Tuesday, August 7, 2007

Think for yourself....

It's ironic, of course. Thinking for yourself about...thinking for yourself. Do you? Can you? What even does it mean to?

This is really a matter of degree. How much control do you give to others to make decisions for you? Think about this in your political decision-making, your buying decision-making, and even your most basic choices, such as whether you sit in in the front of the room or in the back. If you do sit in the back, who has made that decision? You or someone or something else?

In the civil rights era, recall that Rosa Parks heroically refused to take a seat at the back of the bus as Negroes were supposed to and became a hero and a symbol of what it takes to stand up against oppression. Why would you choose to take the seat in back if it symbolized oppression?

Think for yourself before someone else thinks for you.
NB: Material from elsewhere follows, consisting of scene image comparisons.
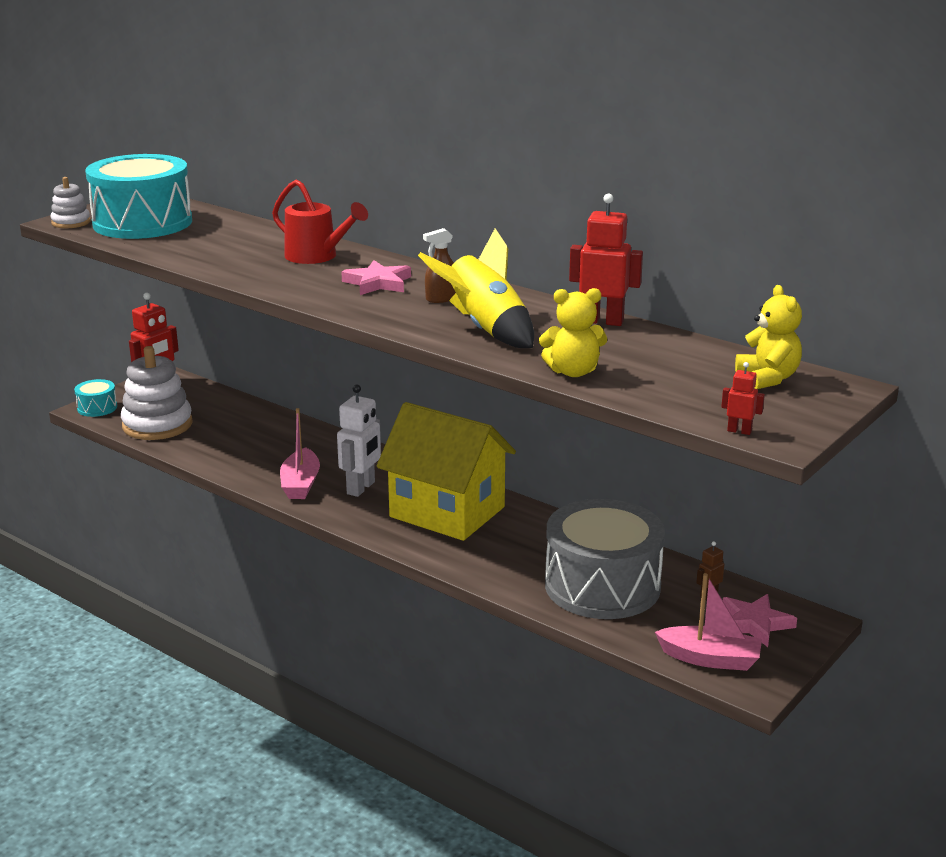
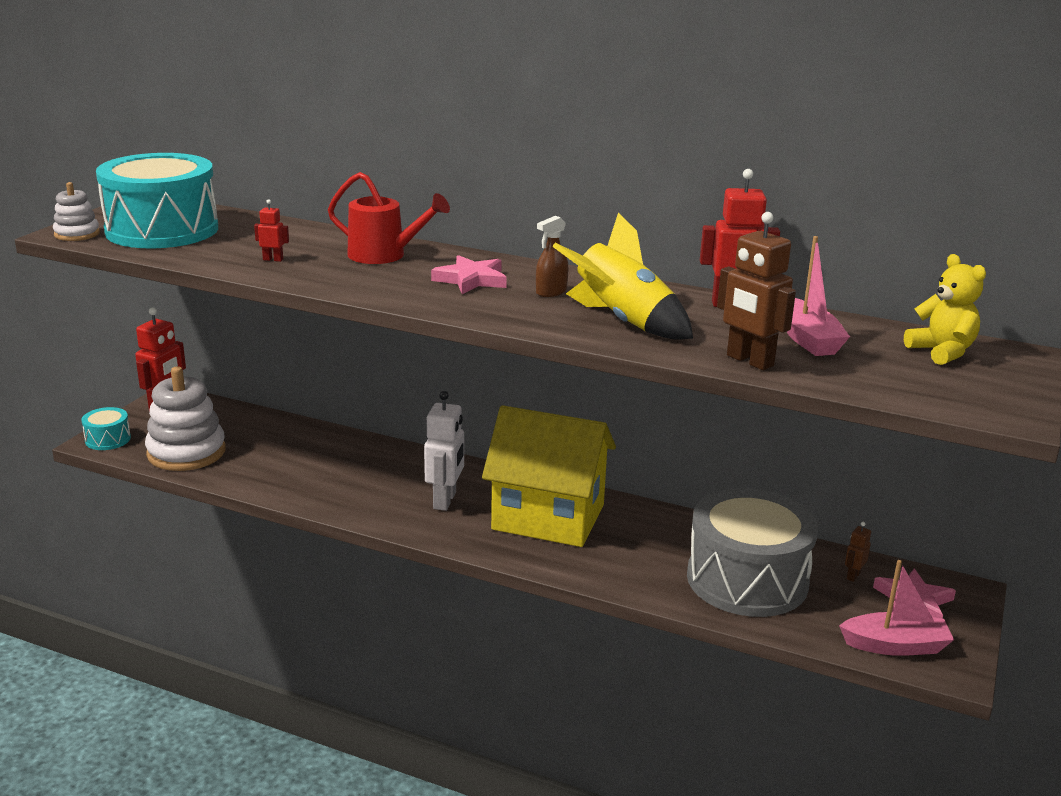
camera: 15 degrees left, 0 degrees up
(300, 484) = (378, 503): pink boat -> pink boat (807, 339)
(573, 372) = (749, 361): yellow teddy bear -> brown robot
(739, 431) = (966, 411): red robot -> red robot (273, 259)

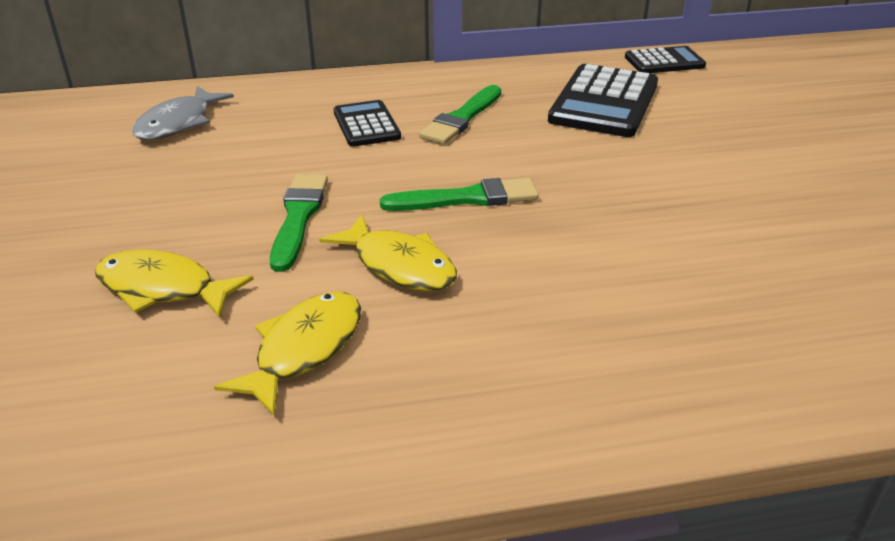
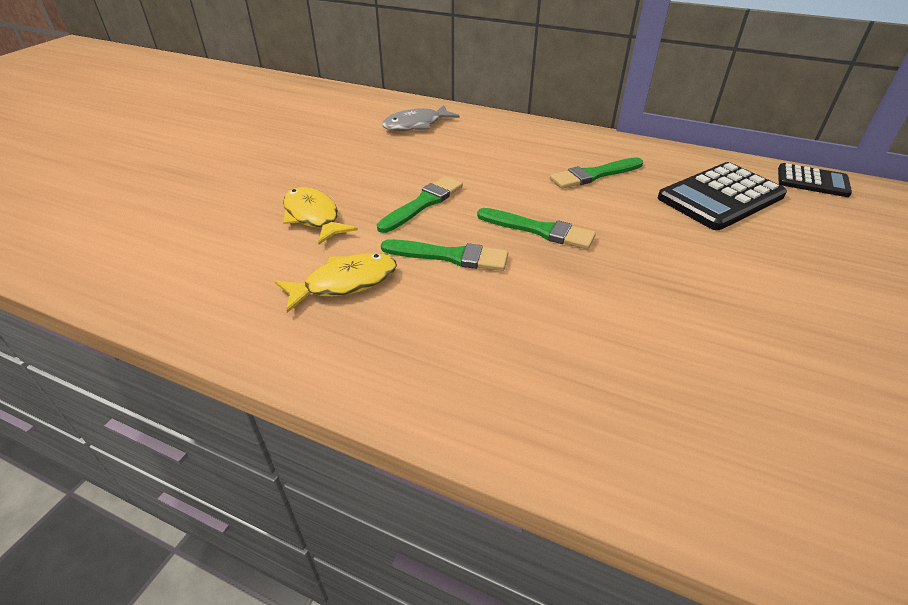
camera: 35 degrees right, 5 degrees up
(366, 125) = (524, 159): black calculator -> none
(399, 265) = (450, 256): yellow fish -> green brush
As an American with the means and the wherewithal to be attending college, you have about as much freedom as anyone in the world; yet how much of that freedom do you yield to others who, while more than happy to make your decisions for you, are very unlikely to make them in your best interest but rather in theirs?

These are the fundamental questions of this course, and they are the ones you need to be asking yourself as a member of a democracy, which currently, as it as since its inception, been threatened by forces both within and without. They are also the questions you need to be asking yourself and finding answers for within yourself and in the content of this course as you write this essay.

Your freedom to think for yourself is not something you should take for granted. In fact, if you look into you may never have thought for yourself before.